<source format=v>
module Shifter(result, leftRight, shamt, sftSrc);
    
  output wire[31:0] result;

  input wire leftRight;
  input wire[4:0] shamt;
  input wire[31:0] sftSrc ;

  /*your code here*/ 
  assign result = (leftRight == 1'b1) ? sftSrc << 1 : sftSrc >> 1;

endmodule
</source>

● ● ●

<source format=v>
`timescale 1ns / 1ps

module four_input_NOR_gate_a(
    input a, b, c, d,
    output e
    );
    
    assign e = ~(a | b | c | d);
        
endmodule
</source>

● ● ●

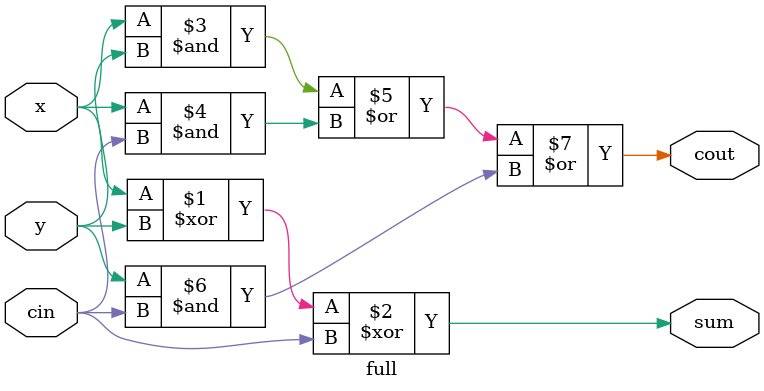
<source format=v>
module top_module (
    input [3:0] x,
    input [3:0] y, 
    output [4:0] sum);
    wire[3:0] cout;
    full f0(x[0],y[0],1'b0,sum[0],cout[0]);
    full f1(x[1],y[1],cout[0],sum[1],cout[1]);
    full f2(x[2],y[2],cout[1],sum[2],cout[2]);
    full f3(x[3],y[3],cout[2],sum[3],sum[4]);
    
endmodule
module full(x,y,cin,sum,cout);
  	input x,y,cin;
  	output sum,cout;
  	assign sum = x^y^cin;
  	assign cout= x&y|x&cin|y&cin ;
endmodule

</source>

● ● ●

* Directions for this task
The word "sftSrc" may appear in several lines of the data; copy every line where it does.

* Answer space
module Shifter(result, leftRight, shamt, sftSrc);
  input wire[31:0] sftSrc ;
  assign result = (leftRight == 1'b1) ? sftSrc << 1 : sftSrc >> 1;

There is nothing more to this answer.